The historic-designation report described the Biggs house as “a significant example of the modernism which swept through the state in the years after World War II. It is an example of the work of a leading American architect, Paul Rudolph, whose testing ground was Florida.” 

Why others say it can’t be
Not everyone agrees the Rudolph-designed home should remain on the city’s inventory of historic homes without an explanation.
“Things can be rebuilt, but it’s not a historic structure,” said John Miller, who has twice chaired the Historic Preservation Board. “Personally, I don’t think it can stay on the city’s list of historic places without an asterisk saying it was a historic structure and rebuilt in the Paul Rudolph style, with the mass of the home not the same.”
Miller, a Delray Beach native, is president of the Delray Beach Historical Society. He became a local history buff because his great-grandfather and grandfather were Delray Beach mayors.
The Paul Rudolph Heritage Foundation no longer lists the Delray Beach house on its website.
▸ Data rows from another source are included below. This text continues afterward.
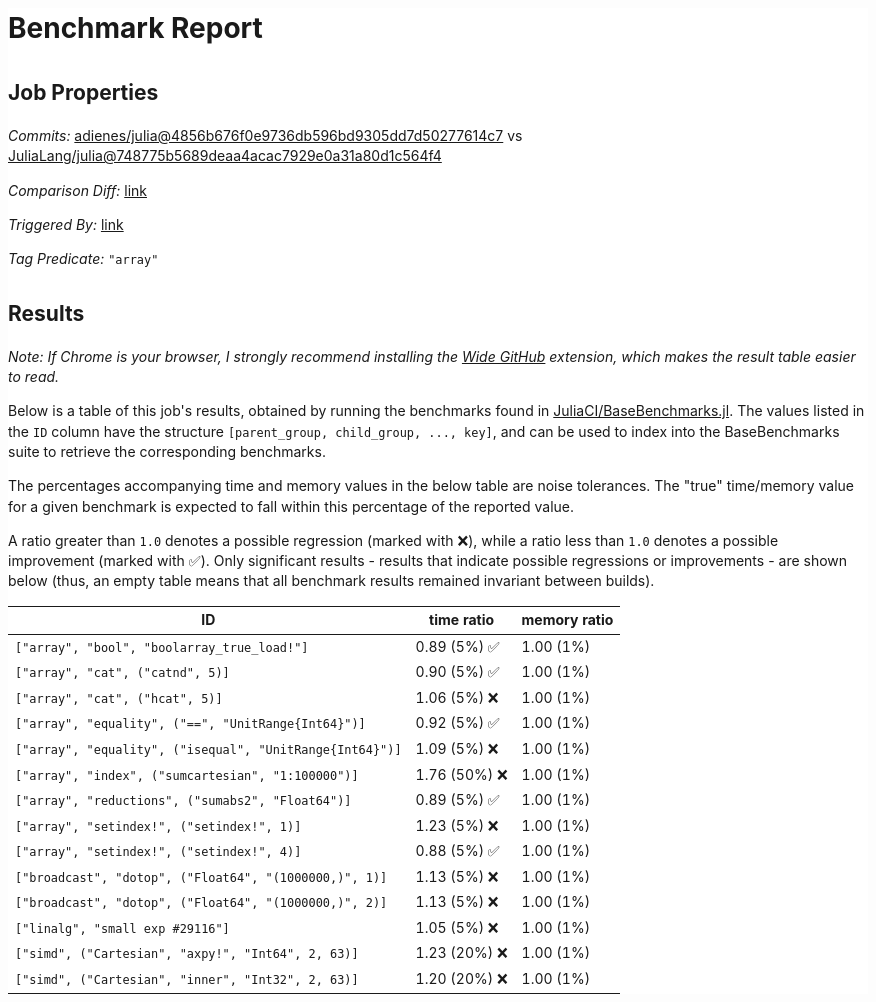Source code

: # Benchmark Report

## Job Properties

*Commits:* [adienes/julia@4856b676f0e9736db596bd9305dd7d50277614c7](https://github.com/adienes/julia/commit/4856b676f0e9736db596bd9305dd7d50277614c7) vs [JuliaLang/julia@748775b5689deaa4acac7929e0a31a80d1c564f4](https://github.com/JuliaLang/julia/commit/748775b5689deaa4acac7929e0a31a80d1c564f4)

*Comparison Diff:* [link](https://github.com/JuliaLang/julia/compare/748775b5689deaa4acac7929e0a31a80d1c564f4..adienes/julia:4856b676f0e9736db596bd9305dd7d50277614c7)

*Triggered By:* [link](https://github.com/JuliaLang/julia/pull/58293)

*Tag Predicate:* `"array"`

## Results

*Note: If Chrome is your browser, I strongly recommend installing the [Wide GitHub](https://chrome.google.com/webstore/detail/wide-github/kaalofacklcidaampbokdplbklpeldpj?hl=en)
extension, which makes the result table easier to read.*

Below is a table of this job's results, obtained by running the benchmarks found in
[JuliaCI/BaseBenchmarks.jl](https://github.com/JuliaCI/BaseBenchmarks.jl). The values
listed in the `ID` column have the structure `[parent_group, child_group, ..., key]`,
and can be used to index into the BaseBenchmarks suite to retrieve the corresponding
benchmarks.

The percentages accompanying time and memory values in the below table are noise tolerances. The "true"
time/memory value for a given benchmark is expected to fall within this percentage of the reported value.

A ratio greater than `1.0` denotes a possible regression (marked with :x:), while a ratio less
than `1.0` denotes a possible improvement (marked with :white_check_mark:). Only significant results - results
that indicate possible regressions or improvements - are shown below (thus, an empty table means that all
benchmark results remained invariant between builds).

| ID | time ratio | memory ratio |
|----|------------|--------------|
| `["array", "bool", "boolarray_true_load!"]` | 0.89 (5%) :white_check_mark: | 1.00 (1%)  |
| `["array", "cat", ("catnd", 5)]` | 0.90 (5%) :white_check_mark: | 1.00 (1%)  |
| `["array", "cat", ("hcat", 5)]` | 1.06 (5%) :x: | 1.00 (1%)  |
| `["array", "equality", ("==", "UnitRange{Int64}")]` | 0.92 (5%) :white_check_mark: | 1.00 (1%)  |
| `["array", "equality", ("isequal", "UnitRange{Int64}")]` | 1.09 (5%) :x: | 1.00 (1%)  |
| `["array", "index", ("sumcartesian", "1:100000")]` | 1.76 (50%) :x: | 1.00 (1%)  |
| `["array", "reductions", ("sumabs2", "Float64")]` | 0.89 (5%) :white_check_mark: | 1.00 (1%)  |
| `["array", "setindex!", ("setindex!", 1)]` | 1.23 (5%) :x: | 1.00 (1%)  |
| `["array", "setindex!", ("setindex!", 4)]` | 0.88 (5%) :white_check_mark: | 1.00 (1%)  |
| `["broadcast", "dotop", ("Float64", "(1000000,)", 1)]` | 1.13 (5%) :x: | 1.00 (1%)  |
| `["broadcast", "dotop", ("Float64", "(1000000,)", 2)]` | 1.13 (5%) :x: | 1.00 (1%)  |
| `["linalg", "small exp #29116"]` | 1.05 (5%) :x: | 1.00 (1%)  |
| `["simd", ("Cartesian", "axpy!", "Int64", 2, 63)]` | 1.23 (20%) :x: | 1.00 (1%)  |
| `["simd", ("Cartesian", "inner", "Int32", 2, 63)]` | 1.20 (20%) :x: | 1.00 (1%)  |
Its chief executive has said the new homeowners are assuming they know how Rudolph would react to today’s construction issues — something that’s not possible.
For that reason, the foundation’s website states: “The Paul Rudolph Heritage Foundation will not support such a rebuilding as an authentic Rudolph design. …The original residence will remain ‘demolished’ in our project list.”

‘Labor of love’ for owner
Historic Preservation Board Chairman Ben Baffer asked Heisenbottle to write a letter to the Rudolph Foundation after the Biggs house is reconstructed, explaining why it should still be considered an authentic Rudolph-designed home. Heisenbottle agreed.
Construction workers have been able to reuse most of the steel beams by sanding them and painting them, a process that took months, Marco said.
His wife, Nina, found the original Rudolph house plans that called for the ground floor to be enclosed in glass.
They will add air-conditioning, but they will not tint the glass to reduce the heat from the Florida sun. Tinted glass was not part of the Rudolph design. The reconstructed house will be about 60% glass.
After the house is rebuilt to look like the original Rudolph design, Marco will apply to the city for property tax abatements for his historic property improvements for 10 years. Marco expects reconstructing the home will take another 12 to 18 months.
His hard costs for the reconstruction now exceed $2 million. In January 2021, GLM Builders estimated the reconstruction cost to be about $920,000.
His soft costs for attorneys, engineers, architects and other consultants are mounting. He even gave up his day job as a residential real estate developer to oversee the daily work at his Seabreeze property.
“It’s a labor of love,” Marco said. “That’s how it makes sense to me.”